Traz no pulso uma pulseira prateada onde está gravado o verso de Álvaro de Campos "come chocolates pequena" a lembrar-lhe diariamente o avô, figura fundamental da sua vida, a primeira pessoa a ler-lhe poesia numa casa em Santo António dos Cavaleiros "que tinha muitos livros e recebia a visita de muitas crianças amigas." Aos 9 anos, o avô de Inês Fonseca Santos lia-lhe Miguel Torga mas ainda antes citava o heterónimo de Fernando Pessoa de cada vez que lhe dava um chocolate, e dava muitas vezes "mesmo quando não era suposto como antes do almoço."

Ambos professores primários, os avós de Inês Fonseca Santos marcaram em momentos e com argumentos diferentes o seu gosto pelas letras e as histórias. Com ele, aprendeu a escutar poemas retirados da "grande coleção de poesia que havia na estante", com ela tomou contacto com as matérias da primária ainda antes de ter idade para entrar na escola: "Eu tinha para aí três anos quando a minha avó começou a levar-me com ela. Ficava sentada entre as alunas a desenhar, e ia ouvindo a matéria."

→ **TAREFA CURTA A**:
Transcreva, por favor, todas as linhas que se seguem tal como aparecem, sem incluir as imagens na resposta.

→ **LINHAS LISTADAS**:
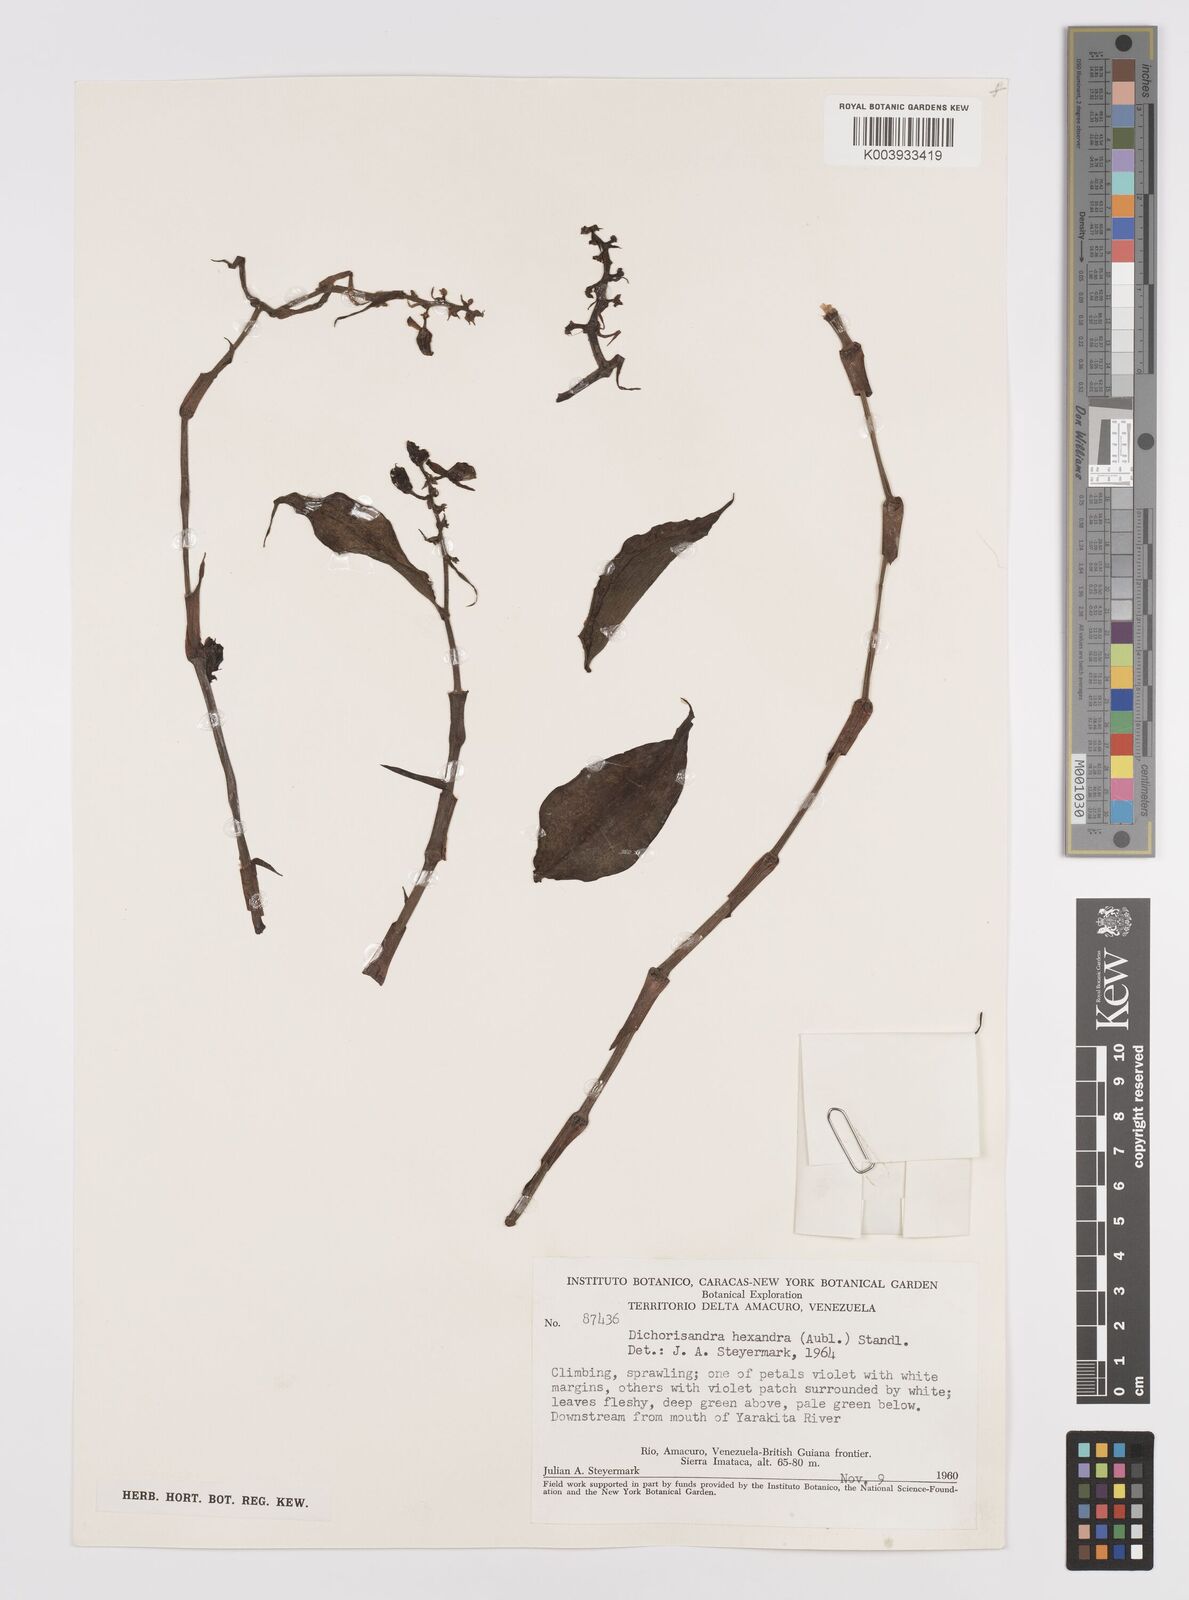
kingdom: Plantae
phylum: Tracheophyta
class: Liliopsida
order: Commelinales
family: Commelinaceae
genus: Dichorisandra
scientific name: Dichorisandra hexandra
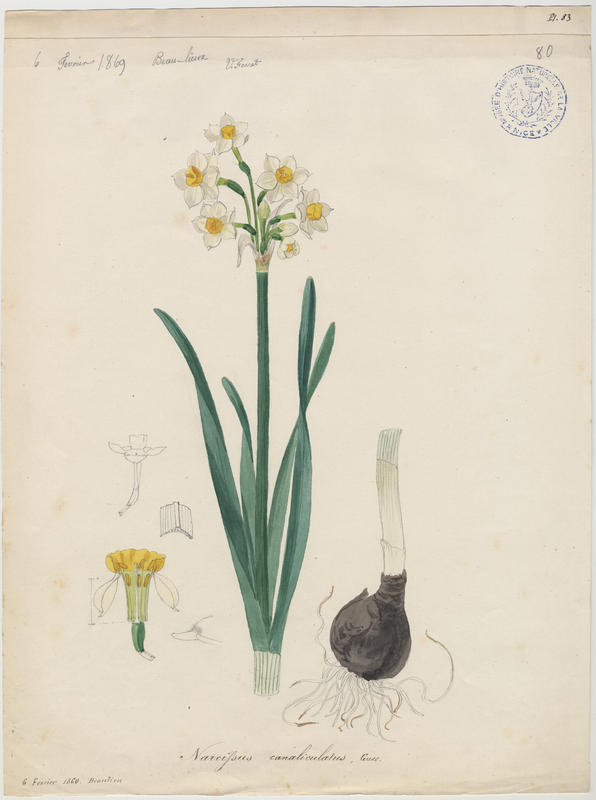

→ **TAREFA CURTA B**:
No excerto sobre Inês Fonseca Santos, que profissão tinham os avós dela?

→ **RESULTADO DO EXERCÍCIO A**:
kingdom: Plantae
phylum: Tracheophyta
class: Liliopsida
order: Commelinales
family: Commelinaceae
genus: Dichorisandra
scientific name: Dichorisandra hexandra

→ **RESULTADO DO EXERCÍCIO B**:
Ambos eram professores primários.